RC: We’ve always had a strong focus on the patient. The whole company started as a virtual company. There was no lab for the first five years. The office was my second bedroom. The company was a network of laboratories and patient advocacy groups that I knitted together. Our roots are there. We’ve kept that. We have very strong ties with all the MS advocacy groups. Our view is that to develop drugs most effectively, you have to have the patient’s voice constantly in your ear. Up until lately we didn’t have the wherewithal to express that as fully as we are now on the Amypra Journeys website. It’s entirely patient focused. The idea there is to humanize it. It’s to give patients a voice and a place to go for information on MS in general, and information about the impact it has on people’s lives. We’re going to keep building in functionality as we go forward.

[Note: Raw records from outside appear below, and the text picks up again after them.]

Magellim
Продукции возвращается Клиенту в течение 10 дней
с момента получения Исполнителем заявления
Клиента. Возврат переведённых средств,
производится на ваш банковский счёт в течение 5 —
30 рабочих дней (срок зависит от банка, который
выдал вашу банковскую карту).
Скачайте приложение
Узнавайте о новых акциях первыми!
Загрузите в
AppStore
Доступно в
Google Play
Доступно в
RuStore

What we’ve done until now is targeted print advertising. We advertise in the National MS Society journal. We advertise in selected magazines, such as women’s health magazines. We’ve had a growing online presence. Right now it’s intensifying. We do search-engine optimization, key word searches, all designed to drive traffic to the various websites we set up. That’s a major part of our outreach now. So many people are online now that we think it’s the current and future wave of marketing. We’ve been really pleased with the initial interest in the site.

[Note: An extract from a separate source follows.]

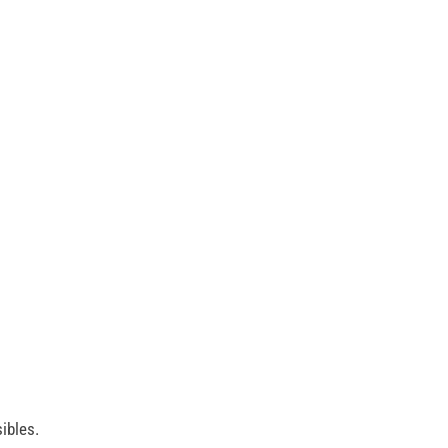
ibles.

X: What are you most excited about in Acorda’s early-stage pipeline?
RC: Chondroitinase is very early but it’s still my favorite program. It’s an enzyme that degrades a powerful inhibitor of regeneration in the nervous system. That correlates with improved function after injury. It has, in my view, the best chance to increase plasticity of the injured central nervous system—brain, spinal cord. At least six labs worldwide, as well as our lab, have done work in spinal cord injury models. A group in Italy has restored sight to rats with cortical blindness. We’ve shown restoration of walking and bladder function in animal models of spinal cord injury. The science is well understood. My dream is for us to get this into the clinic for spinal cord injury.